|Cote d'Ivoire, which endured civil war in 2002-2003, now has two men both claiming to be president [AFP]
Thabo Mbeki, the former South African president, has arrived in Cote d'Ivoire on a mediation mission aimed at resolving the political crisis engulfing the West African country.
Mbeki, working on behalf of the African Union, arrived on Sunday to try to solve a dispute over last week's presidential election which has seen both candidates take competing oaths of office, raising the prospect of violent clashes between rival supporters.
Laurent Gbagbo, the incumbent, was sworn in as president on Saturday despite the country's election commission declaring his rival, Alassane Ouattara the winner of the runoff.
A top court in the country, loyal to Gbagbo, overturned the result after throwing out thousands of votes from areas that supported Ouattara over fraud claims.
| Laurent Gbagbo will take office on Saturday, despite losing last week's election [Reuters]
The decision came despite the result of the election being certified by the United Nations, which did not have major concerns over the way it was conducted.
The US, France and the UN called on Gbagbo to accept defeat, but the president, whose term ended in 2005 but has put off holding elections, went ahead with the inauguration in a ceremony boycotted by most foreign ambassadors.
Hours later, Ouattara announced that he had held his own inauguration ceremony and swore in by email, announcing his intention to form a parallel government.
Guillaume Soro, the country's prime minister, resigned on Saturday in protest over Gbagbo's swearing-in, saying that the move "threatens the ideal of reunifying the country" after a civil war from 2002-2003. He handed his resignation to Ouattara, who he addressed as the nation's president.
Fears of violence
It had been hoped that the poll, the first in a decade, would restore stability to Cote d'Ivoire and reunite a country split into north and south after the civil war.
Instead, analysts fear the country is teetering on the brink of a new round of fighting, with former rebels lining up in support of Ouattara and the Ivorian military supporting Gbagbo.
New Forces rebel commander Cherif Ousmane warned that his followers would "not rest for long without doing something" about Gbagbo if he continues to hold power.
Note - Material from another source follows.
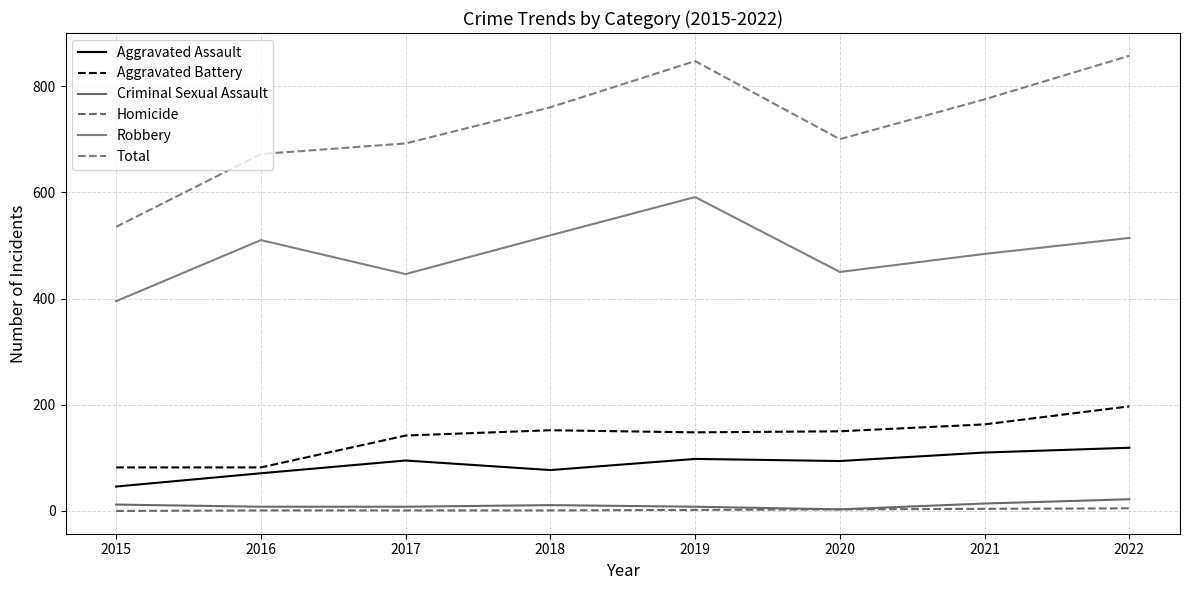

True or false: Aggravated Battery and Total intersect in this chart.

False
He did not specify what that would entail.
|Alassane Ouattara won 54 per cent of the vote, but a top court overturned his victory [AFP]
Meanwhile, the Ivorian military has said it will carry out "any mission" given to it by Gbagbo, a top general announced on state television.
Small-scale protests and tyre-burning broke out on Saturday in several towns,and gunfire was heard in the largest city, Abidjan. At least 15 people have been killed in election related violence.
“The risk of violence between supporters of the two parties, as well as repression by Ivorian security forces against real or perceived supporters of Ouattara, is very high,'' Corinne Dufka, senior West Africa researcher at Human Rights Watch, said.
Hamadoun Toure, the UN's special envoy, told Al Jazeera that the 9,000 UN peacekeepers who are stationed in the country would be keeping to their existing mandate of "providing peace and security in the country" if violence over the standoff breaks out.
South Africa's ambassador to Cote d'Ivoire said that Mbeki will mediate between the two parties in an effort to avoid violence similar to that which engulfed Kenya following a disputed election result in 2007, when 1300 people were killed in ethnic bloodshed that displaced hundreds of thousands.
"A situation like Rwanda or Kenya would be a nightmare," Zodwa Lallie said.
Al Jazeera's Yvonne Ndege, reporting from Abijan, said that it was unclear how much influence Mbeki would have on the two parties. "From everything we can see here, it seems very unlikely that President Gbagbo will listen to Thabo Mbeki," she said. "He's in a very strong position, having been sworn in legally as the president."